George Hamilton IV singles chronology
| "In This Very Same Room" (1963) | "Abilene" (1963) | "There's More Pretty Girls Than One" (1963) |

= Abilene (song) =

"Abilene" is a song written by Bob Gibson, Lester Brown and John D. Loudermilk, and recorded by American country music artist George Hamilton IV. In the summer of 1963, the song reached number one for four weeks on the U.S. country music chart, and peaked at number 15 on the pop music charts. George Hamilton IV performed "Abilene" in the 1963 movie Hootenanny Hoot.

==Background and writing==
Bob Gibson was inspired to write the song after watching the Randolph Scott film Abilene Town. The setting for the film is Abilene, Kansas, the trailhead town at the end of the Chisholm Trail.
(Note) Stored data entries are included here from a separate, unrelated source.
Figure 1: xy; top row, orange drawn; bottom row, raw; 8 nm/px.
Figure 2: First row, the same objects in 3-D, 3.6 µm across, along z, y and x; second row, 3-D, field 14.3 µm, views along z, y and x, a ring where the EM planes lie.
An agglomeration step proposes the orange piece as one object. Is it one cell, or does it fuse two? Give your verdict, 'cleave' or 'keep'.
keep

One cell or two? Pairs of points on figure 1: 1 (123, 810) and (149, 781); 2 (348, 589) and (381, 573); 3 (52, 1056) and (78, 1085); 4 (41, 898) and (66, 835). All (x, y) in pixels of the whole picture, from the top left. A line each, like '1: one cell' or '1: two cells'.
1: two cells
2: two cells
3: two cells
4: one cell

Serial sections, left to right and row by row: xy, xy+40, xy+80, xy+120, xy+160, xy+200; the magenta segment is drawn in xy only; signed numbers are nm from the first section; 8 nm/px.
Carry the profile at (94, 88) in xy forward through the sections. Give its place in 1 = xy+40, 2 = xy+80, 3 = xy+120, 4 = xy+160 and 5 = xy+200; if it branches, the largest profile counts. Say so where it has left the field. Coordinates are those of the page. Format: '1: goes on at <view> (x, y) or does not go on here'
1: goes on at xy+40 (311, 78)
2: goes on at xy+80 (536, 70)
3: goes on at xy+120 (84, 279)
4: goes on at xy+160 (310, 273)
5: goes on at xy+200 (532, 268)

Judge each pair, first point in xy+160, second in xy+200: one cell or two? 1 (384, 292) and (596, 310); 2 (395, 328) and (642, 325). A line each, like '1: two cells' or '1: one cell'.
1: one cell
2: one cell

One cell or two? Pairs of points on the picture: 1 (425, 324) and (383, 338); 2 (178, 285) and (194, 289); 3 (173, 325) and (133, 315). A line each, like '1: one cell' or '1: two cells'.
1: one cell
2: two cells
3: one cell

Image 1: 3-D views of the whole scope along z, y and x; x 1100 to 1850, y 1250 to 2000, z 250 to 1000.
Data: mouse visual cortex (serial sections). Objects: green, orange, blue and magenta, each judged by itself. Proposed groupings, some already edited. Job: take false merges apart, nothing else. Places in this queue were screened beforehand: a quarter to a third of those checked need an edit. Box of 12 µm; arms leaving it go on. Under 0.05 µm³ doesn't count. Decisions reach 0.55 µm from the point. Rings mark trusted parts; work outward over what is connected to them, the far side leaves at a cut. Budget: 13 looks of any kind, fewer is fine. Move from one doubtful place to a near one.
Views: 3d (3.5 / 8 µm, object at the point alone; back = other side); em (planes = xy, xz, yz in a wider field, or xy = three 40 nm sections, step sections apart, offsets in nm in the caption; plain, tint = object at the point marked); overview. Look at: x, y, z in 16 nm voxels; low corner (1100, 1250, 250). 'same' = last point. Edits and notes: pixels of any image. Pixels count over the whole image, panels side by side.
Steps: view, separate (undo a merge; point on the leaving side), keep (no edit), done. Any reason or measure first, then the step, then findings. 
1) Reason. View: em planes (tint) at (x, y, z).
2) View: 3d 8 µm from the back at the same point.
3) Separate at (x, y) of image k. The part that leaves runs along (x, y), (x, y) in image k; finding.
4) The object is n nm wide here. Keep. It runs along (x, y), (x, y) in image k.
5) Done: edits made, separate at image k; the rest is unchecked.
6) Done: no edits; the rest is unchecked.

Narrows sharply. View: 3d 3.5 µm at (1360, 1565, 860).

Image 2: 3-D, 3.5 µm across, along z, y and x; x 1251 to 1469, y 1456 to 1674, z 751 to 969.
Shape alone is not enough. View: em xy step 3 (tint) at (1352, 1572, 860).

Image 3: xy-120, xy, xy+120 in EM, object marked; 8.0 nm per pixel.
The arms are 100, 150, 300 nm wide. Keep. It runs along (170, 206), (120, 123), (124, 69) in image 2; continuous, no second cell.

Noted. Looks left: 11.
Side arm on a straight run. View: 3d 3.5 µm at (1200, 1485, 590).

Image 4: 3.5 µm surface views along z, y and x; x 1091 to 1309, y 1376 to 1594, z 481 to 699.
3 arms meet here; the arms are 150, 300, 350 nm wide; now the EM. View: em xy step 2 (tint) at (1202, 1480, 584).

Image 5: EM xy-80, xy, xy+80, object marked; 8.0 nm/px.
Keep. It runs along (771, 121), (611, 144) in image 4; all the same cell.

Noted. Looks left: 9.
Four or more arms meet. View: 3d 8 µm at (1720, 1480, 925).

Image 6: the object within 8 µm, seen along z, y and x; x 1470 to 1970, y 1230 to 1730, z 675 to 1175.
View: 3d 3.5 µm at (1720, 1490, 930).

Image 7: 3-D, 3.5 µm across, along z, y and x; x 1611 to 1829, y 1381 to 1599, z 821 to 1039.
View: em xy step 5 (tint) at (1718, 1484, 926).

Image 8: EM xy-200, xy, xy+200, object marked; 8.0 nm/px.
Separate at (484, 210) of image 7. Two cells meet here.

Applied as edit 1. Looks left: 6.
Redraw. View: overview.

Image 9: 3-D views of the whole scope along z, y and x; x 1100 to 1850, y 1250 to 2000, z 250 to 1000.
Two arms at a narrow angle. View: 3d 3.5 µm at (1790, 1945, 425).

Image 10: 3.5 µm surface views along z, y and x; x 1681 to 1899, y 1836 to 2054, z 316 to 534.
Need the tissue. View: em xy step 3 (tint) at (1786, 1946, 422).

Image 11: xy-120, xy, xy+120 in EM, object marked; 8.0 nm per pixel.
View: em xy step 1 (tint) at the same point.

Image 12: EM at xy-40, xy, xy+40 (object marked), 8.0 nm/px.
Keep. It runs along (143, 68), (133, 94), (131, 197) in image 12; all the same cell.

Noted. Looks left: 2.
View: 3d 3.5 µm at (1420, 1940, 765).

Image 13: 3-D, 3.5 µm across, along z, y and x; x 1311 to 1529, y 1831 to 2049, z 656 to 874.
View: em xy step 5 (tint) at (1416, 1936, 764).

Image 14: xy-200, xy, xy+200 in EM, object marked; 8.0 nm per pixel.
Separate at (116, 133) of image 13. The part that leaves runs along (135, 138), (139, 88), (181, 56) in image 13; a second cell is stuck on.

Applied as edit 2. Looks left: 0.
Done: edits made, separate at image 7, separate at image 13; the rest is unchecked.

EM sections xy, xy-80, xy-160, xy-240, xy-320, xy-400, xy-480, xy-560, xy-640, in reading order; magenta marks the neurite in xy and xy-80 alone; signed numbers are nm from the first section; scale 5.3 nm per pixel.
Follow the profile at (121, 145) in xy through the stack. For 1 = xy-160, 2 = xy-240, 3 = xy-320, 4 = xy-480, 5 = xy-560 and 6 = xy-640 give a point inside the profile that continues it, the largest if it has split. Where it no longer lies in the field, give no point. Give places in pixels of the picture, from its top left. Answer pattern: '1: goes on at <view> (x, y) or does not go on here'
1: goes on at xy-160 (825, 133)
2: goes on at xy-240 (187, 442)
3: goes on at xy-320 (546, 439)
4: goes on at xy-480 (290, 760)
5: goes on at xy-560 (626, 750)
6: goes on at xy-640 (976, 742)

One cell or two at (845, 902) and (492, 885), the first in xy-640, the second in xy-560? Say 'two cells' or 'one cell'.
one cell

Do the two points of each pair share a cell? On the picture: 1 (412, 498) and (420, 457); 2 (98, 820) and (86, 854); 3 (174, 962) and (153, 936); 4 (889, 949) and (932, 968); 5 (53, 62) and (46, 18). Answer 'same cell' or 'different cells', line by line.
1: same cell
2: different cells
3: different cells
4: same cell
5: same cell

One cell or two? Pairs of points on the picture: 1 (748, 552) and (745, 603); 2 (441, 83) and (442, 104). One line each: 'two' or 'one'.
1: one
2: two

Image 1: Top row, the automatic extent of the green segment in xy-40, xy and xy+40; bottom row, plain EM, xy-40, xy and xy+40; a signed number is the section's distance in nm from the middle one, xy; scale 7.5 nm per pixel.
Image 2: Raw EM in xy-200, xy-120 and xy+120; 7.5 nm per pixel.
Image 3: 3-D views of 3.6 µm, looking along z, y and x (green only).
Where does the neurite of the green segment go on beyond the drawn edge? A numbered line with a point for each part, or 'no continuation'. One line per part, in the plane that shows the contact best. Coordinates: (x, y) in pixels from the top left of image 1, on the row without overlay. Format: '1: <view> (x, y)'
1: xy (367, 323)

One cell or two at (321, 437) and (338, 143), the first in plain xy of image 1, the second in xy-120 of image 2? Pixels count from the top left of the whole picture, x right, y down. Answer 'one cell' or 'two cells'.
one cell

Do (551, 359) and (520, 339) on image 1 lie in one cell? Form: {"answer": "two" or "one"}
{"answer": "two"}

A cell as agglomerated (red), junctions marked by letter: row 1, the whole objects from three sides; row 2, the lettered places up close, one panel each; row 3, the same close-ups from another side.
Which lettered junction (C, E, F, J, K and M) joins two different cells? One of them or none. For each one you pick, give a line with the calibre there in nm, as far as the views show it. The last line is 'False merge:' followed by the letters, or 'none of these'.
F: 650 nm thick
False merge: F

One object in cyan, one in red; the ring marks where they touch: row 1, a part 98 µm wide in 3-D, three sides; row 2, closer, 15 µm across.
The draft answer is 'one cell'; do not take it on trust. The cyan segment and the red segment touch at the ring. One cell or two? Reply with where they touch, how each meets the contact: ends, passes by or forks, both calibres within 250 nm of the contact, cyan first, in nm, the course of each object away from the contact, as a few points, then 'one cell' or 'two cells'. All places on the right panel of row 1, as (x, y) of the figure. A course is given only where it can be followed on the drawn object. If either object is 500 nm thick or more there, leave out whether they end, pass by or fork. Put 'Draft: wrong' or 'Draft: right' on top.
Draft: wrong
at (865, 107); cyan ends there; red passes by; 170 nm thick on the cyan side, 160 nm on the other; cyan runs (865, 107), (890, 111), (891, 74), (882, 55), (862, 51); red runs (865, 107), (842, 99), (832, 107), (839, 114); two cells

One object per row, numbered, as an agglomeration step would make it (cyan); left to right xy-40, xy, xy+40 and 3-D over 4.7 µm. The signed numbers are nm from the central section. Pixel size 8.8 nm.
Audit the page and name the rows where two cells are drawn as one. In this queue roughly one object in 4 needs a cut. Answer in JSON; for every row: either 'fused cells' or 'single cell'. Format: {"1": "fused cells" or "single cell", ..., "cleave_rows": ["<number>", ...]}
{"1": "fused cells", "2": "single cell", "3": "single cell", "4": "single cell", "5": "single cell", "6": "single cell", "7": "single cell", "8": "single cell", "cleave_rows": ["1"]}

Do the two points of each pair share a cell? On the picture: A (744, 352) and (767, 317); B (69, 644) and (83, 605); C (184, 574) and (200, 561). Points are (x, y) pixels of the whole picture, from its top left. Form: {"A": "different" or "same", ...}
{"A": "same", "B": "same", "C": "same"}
Gibson said the song had often been erroneously thought to be about Abilene, Texas, named for the Kansas cowtown that had been established 24 years earlier but a much larger city.

== Chart performance ==

| Chart (1963) | Peak position |
|---|---|
| US Hot Country Songs (Billboard) | 1 |
| U.S. Billboard Hot 100 | 15 |
| US Adult Contemporary (Billboard) | 4 |
| Canada (CHUM Chart) | 9 |

==Later versions==
"Abilene" was recorded by Sonny James fourteen years later in 1977. His version became a hit on the Country charts, reaching No. 24 in the U.S. and No. 16 (for two weeks) in Canada.
In 1999, The Mudballs included the song on their C. Of Love album. Bobby Bare recorded a version of the song for his 1963 album, 500 Miles Away from Home.